Группа киберпреступников, известная как OP-512, нацелилась на серверы Microsoft IIS. Они используют собственную платформу веб-шеллов, позволяющую злоумышленникам удаленно управлять системами. Операция отличается скрытностью и эксплуатацией известных уязвимостей в веб-приложениях. Администраторам рекомендуется проверять журналы доступа и обновлять свои системы, чтобы снизить риск компрометации.
Технический анализ платформы веб-шеллов 🛡️
Платформа OP-512 развертывает модули веб-шеллов на таких языках, как ASPX и PowerShell. Эти модули устанавливают зашифрованные соединения с командными серверами, обходя базовые системы обнаружения. Попав внутрь, злоумышленники выполняют команды, похищают данные и развертывают дополнительные вредоносные нагрузки. Модульность платформы позволяет OP-512 адаптировать свои атаки в зависимости от конфигурации целевого сервера IIS, что усложняет создание универсальных сигнатур обнаружения.

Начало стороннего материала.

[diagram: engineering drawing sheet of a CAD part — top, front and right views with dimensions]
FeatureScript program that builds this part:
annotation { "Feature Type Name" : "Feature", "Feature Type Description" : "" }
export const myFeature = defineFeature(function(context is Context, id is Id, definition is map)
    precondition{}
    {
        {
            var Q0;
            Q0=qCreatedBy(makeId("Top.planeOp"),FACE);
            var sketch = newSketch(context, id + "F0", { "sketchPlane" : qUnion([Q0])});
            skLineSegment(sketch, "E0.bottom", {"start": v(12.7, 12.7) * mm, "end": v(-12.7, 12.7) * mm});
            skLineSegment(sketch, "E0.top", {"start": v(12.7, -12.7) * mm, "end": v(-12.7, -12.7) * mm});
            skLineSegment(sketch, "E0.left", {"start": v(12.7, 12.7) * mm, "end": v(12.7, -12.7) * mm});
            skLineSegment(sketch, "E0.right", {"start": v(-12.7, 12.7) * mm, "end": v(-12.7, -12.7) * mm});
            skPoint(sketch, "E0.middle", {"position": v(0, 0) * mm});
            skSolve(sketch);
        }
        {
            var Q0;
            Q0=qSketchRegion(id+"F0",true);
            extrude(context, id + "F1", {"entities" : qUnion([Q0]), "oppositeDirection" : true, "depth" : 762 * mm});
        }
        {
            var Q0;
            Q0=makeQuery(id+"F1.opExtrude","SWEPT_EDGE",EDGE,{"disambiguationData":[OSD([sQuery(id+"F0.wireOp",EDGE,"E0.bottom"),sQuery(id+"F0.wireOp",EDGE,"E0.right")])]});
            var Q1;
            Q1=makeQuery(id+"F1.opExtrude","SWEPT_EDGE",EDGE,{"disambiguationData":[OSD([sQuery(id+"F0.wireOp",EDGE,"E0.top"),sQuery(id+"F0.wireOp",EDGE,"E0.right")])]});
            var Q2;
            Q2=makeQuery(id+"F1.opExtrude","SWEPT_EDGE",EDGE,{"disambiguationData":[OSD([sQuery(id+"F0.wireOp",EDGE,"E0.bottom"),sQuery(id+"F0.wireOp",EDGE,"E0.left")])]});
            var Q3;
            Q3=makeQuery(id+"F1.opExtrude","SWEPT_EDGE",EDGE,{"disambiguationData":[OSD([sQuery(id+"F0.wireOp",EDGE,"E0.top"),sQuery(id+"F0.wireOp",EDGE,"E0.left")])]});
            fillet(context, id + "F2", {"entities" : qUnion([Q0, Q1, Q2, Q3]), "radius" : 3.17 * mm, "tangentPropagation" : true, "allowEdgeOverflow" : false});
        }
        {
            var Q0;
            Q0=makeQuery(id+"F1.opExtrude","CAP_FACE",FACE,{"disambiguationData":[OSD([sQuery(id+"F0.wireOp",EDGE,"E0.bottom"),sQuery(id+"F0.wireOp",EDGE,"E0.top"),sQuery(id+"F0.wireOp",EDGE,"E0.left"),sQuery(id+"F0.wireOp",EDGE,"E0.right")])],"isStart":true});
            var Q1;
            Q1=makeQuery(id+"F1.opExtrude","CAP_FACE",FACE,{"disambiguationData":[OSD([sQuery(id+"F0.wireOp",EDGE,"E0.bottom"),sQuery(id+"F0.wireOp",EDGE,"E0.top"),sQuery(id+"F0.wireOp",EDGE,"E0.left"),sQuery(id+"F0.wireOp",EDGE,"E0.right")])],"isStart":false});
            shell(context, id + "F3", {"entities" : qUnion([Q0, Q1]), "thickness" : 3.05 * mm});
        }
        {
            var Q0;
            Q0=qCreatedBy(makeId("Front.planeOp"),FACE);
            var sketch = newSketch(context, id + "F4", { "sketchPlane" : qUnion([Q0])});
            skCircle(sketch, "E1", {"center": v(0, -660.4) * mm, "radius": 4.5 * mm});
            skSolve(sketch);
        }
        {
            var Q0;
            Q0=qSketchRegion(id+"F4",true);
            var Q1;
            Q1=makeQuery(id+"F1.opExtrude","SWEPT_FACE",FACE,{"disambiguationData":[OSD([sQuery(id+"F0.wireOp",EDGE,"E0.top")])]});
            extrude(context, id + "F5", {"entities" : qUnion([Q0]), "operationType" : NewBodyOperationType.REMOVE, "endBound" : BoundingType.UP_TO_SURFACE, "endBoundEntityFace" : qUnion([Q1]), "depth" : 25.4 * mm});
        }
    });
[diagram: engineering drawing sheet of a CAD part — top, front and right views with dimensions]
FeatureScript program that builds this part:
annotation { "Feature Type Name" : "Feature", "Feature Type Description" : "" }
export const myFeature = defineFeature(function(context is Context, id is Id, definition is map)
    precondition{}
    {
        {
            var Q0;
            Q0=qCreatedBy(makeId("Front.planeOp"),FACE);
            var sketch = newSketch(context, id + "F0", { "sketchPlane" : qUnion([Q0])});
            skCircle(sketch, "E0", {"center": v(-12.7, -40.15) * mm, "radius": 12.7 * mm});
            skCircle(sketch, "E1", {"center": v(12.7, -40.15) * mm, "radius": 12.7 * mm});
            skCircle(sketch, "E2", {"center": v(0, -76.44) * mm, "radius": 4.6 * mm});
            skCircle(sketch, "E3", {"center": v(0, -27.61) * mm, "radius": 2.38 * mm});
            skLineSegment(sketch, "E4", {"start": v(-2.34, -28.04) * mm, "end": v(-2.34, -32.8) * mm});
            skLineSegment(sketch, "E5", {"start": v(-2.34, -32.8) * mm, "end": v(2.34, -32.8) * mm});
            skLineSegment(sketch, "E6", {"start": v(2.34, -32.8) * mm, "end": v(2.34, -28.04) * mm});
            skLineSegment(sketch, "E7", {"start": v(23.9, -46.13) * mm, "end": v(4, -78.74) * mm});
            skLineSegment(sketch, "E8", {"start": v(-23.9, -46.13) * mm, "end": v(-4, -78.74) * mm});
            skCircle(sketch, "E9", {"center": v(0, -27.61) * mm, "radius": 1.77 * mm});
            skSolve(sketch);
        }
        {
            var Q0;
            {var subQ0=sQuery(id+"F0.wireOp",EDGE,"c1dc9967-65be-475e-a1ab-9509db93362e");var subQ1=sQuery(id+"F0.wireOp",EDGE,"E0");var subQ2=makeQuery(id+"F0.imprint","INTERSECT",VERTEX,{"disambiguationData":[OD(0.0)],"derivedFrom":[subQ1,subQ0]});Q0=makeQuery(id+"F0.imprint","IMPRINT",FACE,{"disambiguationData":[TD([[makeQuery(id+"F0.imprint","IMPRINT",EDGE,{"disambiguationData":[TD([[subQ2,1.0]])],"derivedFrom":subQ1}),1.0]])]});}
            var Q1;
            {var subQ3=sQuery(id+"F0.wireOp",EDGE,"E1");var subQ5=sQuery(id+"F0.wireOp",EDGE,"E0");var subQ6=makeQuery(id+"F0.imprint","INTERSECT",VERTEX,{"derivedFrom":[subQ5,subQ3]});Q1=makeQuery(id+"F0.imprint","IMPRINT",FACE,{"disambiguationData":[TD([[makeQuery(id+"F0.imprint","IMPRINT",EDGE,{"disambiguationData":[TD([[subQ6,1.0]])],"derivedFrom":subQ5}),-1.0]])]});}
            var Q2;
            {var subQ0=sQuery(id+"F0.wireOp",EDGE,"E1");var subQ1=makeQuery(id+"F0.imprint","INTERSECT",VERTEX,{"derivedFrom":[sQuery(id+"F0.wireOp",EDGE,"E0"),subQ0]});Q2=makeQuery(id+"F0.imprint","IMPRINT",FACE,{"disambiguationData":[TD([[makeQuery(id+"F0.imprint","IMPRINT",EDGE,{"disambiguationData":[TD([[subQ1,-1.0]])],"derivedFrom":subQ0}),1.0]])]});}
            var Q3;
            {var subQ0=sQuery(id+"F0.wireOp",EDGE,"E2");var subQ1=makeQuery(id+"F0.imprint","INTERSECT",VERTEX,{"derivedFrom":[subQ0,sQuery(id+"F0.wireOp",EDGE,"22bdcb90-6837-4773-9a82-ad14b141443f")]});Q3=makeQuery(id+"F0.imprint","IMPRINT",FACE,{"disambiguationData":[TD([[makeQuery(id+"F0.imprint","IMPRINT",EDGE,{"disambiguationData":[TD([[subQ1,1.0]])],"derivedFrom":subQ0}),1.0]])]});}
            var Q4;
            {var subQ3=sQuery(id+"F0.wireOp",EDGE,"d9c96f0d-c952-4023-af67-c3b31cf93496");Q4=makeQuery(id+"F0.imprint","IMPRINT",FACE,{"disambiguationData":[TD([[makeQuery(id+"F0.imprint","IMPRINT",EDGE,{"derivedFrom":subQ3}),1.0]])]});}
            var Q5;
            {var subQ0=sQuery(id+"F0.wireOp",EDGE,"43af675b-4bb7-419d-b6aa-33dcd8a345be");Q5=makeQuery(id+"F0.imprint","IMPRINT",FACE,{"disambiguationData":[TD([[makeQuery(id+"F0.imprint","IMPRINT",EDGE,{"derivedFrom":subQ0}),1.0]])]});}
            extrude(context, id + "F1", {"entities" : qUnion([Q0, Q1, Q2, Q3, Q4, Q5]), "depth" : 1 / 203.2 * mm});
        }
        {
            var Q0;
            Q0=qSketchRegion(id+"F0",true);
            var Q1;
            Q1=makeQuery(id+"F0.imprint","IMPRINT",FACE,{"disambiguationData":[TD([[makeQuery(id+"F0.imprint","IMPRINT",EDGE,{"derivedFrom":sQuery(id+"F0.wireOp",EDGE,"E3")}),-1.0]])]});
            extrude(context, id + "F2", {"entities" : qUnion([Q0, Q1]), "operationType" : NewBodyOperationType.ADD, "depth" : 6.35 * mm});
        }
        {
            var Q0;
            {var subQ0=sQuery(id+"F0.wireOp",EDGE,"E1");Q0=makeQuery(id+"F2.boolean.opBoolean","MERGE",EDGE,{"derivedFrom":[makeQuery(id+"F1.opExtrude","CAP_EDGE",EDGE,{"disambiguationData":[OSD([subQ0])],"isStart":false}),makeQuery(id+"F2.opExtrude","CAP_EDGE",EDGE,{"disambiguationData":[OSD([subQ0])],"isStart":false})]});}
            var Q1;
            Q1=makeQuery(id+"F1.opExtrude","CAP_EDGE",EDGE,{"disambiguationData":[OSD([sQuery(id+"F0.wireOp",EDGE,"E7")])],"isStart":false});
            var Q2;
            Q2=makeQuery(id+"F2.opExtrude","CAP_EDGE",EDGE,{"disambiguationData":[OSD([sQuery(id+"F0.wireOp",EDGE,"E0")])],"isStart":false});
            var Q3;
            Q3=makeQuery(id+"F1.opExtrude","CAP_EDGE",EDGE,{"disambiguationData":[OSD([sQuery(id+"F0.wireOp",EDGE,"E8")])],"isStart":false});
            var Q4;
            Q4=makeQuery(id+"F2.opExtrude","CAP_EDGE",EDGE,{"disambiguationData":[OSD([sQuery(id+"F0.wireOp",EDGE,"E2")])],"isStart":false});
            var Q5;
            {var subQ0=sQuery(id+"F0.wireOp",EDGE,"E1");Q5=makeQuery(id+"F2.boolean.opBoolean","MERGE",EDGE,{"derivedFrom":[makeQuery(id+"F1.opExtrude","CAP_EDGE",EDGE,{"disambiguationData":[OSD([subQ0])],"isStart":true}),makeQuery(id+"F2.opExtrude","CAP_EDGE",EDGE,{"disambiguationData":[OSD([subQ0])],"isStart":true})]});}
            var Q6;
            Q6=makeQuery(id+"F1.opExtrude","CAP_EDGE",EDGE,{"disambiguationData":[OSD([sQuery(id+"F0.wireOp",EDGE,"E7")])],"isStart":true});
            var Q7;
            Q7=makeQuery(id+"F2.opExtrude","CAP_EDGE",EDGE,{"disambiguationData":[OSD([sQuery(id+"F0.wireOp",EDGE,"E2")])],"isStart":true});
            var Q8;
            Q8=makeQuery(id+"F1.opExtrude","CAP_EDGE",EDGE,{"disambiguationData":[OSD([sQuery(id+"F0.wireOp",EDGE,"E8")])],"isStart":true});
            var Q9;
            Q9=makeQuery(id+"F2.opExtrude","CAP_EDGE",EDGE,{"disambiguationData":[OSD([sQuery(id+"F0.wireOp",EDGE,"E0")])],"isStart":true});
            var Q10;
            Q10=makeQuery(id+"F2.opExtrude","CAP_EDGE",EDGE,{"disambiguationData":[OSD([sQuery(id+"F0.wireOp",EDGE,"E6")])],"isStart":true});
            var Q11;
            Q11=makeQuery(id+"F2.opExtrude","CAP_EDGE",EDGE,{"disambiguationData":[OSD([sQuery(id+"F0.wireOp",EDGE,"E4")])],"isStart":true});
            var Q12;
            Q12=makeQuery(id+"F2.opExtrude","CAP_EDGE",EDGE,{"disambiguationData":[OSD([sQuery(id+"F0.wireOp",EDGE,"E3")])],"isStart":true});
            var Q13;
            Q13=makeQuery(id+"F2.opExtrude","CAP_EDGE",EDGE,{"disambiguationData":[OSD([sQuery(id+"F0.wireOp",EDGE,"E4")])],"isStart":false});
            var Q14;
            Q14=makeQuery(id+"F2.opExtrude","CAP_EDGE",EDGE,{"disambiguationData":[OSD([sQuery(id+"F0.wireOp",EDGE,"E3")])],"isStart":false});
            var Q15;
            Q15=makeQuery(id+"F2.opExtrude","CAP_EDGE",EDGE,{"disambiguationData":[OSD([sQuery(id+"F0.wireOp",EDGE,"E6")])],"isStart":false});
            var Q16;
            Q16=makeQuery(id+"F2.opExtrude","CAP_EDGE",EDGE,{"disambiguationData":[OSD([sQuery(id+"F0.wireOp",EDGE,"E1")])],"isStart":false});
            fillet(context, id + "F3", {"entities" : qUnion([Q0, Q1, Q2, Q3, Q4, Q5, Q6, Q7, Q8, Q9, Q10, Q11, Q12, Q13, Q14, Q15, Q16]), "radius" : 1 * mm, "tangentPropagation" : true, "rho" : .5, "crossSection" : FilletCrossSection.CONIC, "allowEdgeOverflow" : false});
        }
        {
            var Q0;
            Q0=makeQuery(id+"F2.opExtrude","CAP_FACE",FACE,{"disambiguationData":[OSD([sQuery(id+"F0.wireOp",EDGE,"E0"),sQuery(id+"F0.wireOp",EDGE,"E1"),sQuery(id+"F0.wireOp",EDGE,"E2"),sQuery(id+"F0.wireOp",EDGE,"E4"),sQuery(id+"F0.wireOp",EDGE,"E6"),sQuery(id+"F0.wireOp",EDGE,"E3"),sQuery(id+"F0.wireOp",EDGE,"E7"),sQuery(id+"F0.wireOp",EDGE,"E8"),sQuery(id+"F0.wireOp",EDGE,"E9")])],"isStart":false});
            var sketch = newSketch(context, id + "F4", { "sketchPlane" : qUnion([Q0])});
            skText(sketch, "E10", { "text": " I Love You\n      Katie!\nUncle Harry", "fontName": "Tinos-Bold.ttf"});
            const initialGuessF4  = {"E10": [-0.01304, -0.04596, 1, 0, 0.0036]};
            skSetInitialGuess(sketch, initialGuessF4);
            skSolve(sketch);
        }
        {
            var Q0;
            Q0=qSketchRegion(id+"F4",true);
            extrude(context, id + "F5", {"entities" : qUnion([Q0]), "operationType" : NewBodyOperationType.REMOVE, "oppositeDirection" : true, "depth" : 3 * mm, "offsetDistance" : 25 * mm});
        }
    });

Веб-шелл: Airbnb для киберпреступников 🏠
OP-512 нашел в веб-шеллах цифровой эквивалент оставленной открытой двери дома. Только вместо сквоттеров сюда проникают вредоносные скрипты, которые устанавливаются, как будто они свои. Администраторы задаются вопросом: кто-нибудь заказывал пиццу? Потому что эти злоумышленники уже обосновались на сервере и даже сменили пароль от Wi-Fi. Хуже всего, что они не предупреждают, когда уходят.